Starting position: Stand straight and split your legs so your feet are at least 3½ to 4 feet apart. Rest your hands on your hips. Turn your left foot 45 to 60 degrees to the right and while keeping your right foot at 90 degrees. Align the right heel with the left heel. Firm your thighs and turn your right thigh outward, so that the center of the right knee cap is in line with the center of the right ankle. Rotation: Exhale and rotate the lower body toward the right side straightening the front of your pelvis. Press the upper thigh bone of the left leg toward the floor with the back heel. Squeeze the thighs inward as if pushing a block between your legs. Stretch the scapulas outside and lengthen the coccyx toward the floor. Curve the upper back slightly.  Paralleling: Exhale again and lean the lower body over the right leg.
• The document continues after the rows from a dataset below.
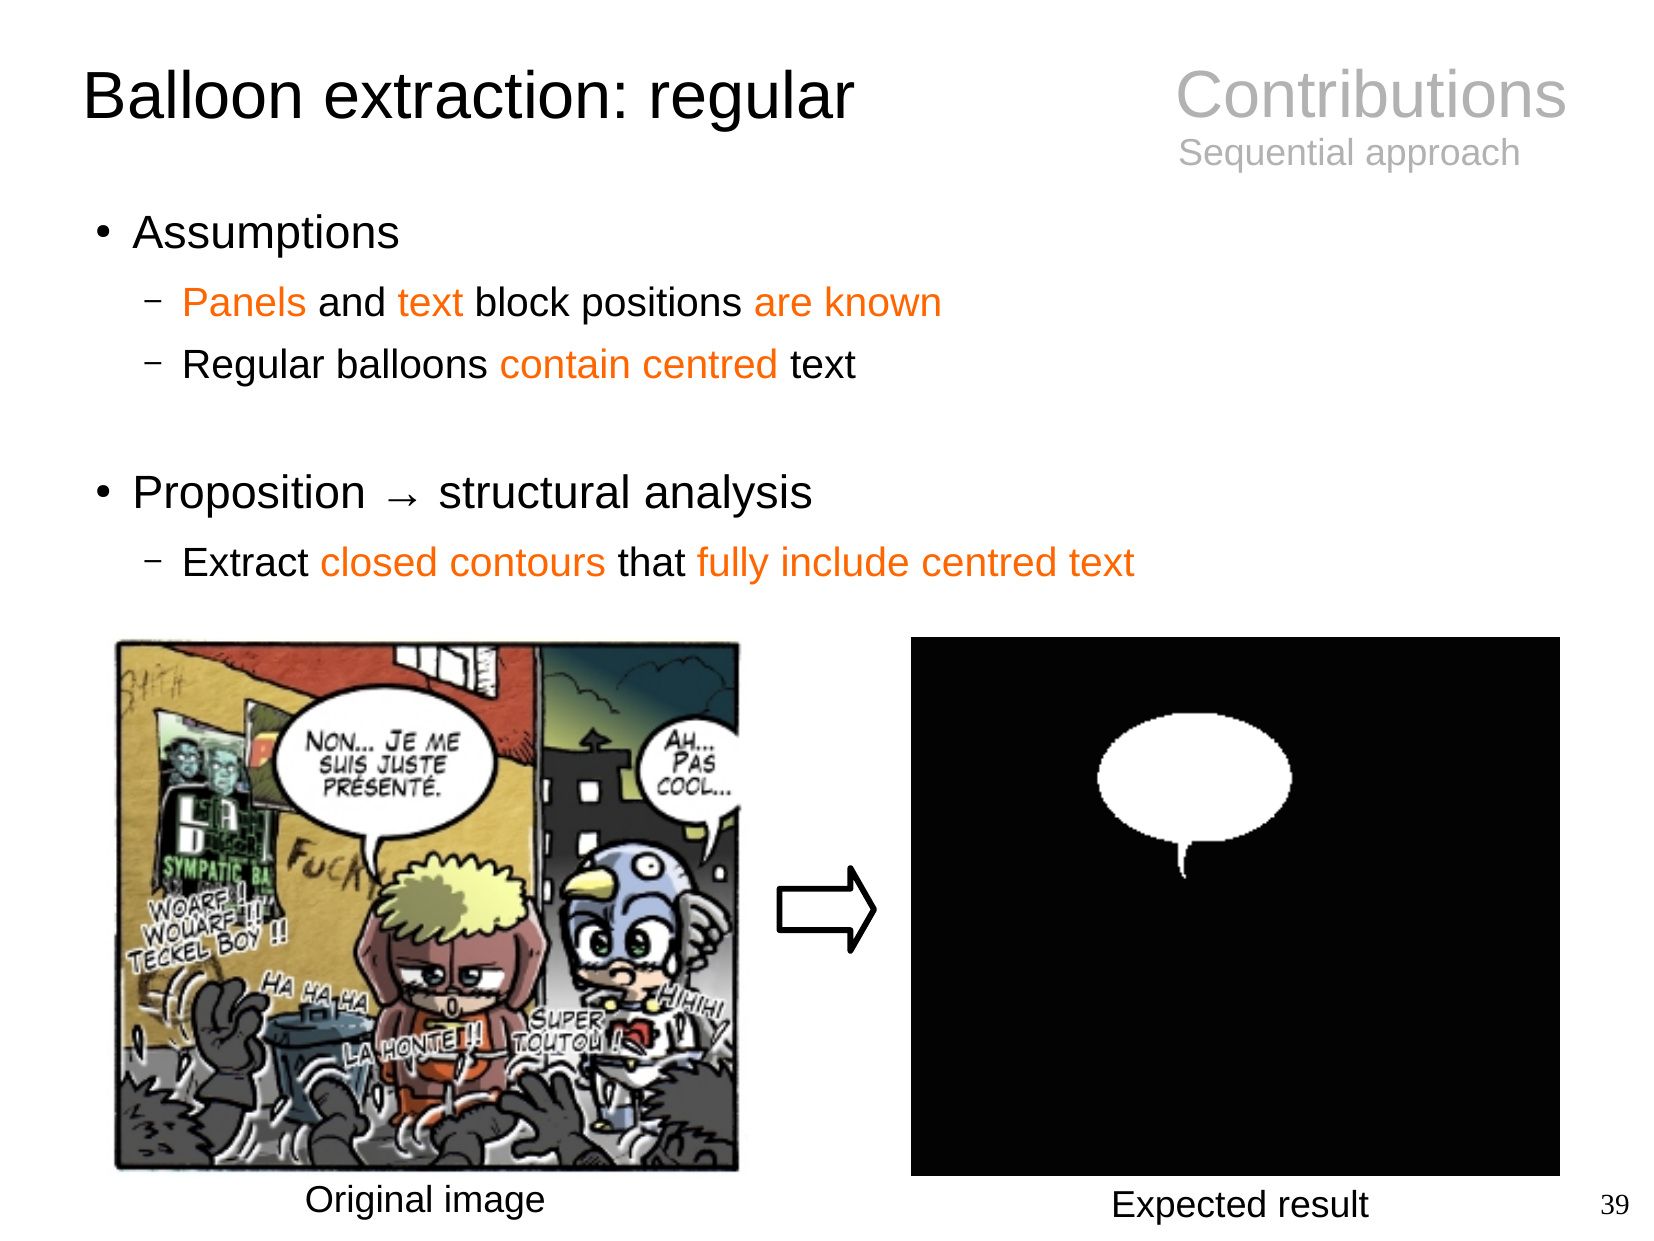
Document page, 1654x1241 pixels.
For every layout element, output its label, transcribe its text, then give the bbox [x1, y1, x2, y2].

picture [911, 637, 1560, 1176]
title Balloon extraction: regular [82, 49, 1571, 142]
text_box Original image [283, 1182, 567, 1228]
picture [106, 637, 749, 1182]
text_box Expected result [897, 1176, 1583, 1234]
list Assumptions Panels and text block positions are known Regular balloons contain centred text Proposition → structural analysis Extract closed contours that fully include centred text [82, 206, 1571, 587]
Keep it parallel to the floor and press the finger tips on the ground on both sides of the right leg. If you have to try too hard to touch the floor or you are a beginner you can always use a block or seat of folding chair for support. Extend the torso forward and lift the top of chest bone.  Squeezing: As you squeeze the upper thighs, soften the front leg because the swing of the front leg lift tends to shorten the front leg. Put pressure on the big toe and inner heel so that they press firmly against the floor. Now once you have achieved this pose, try curling the groin into the pelvis.  Fine finishing: Keep the upper torso in line with the floor. Depending on your flexibility level, try to bring the front torso toward the upper thigh but don’t round the waist to do so. Hold this pose for 25 to 30 seconds. Inhale and press the coccyx toward the groin first and then to the floor. Repeat the same posture on the left side.  Anatomical focus of the Inverted Side stretch: The anatomical focus of the intense side stretch is mainly brain, hamstrings and shoulders. Inverted side stretch is helpful in curing anxiety and tension like many other yoga asana. People with wrist or back injuries should not practice this pose. Inverted side stretch is basically used to treat flat feet. It is also helpful in providing relief for the back pains.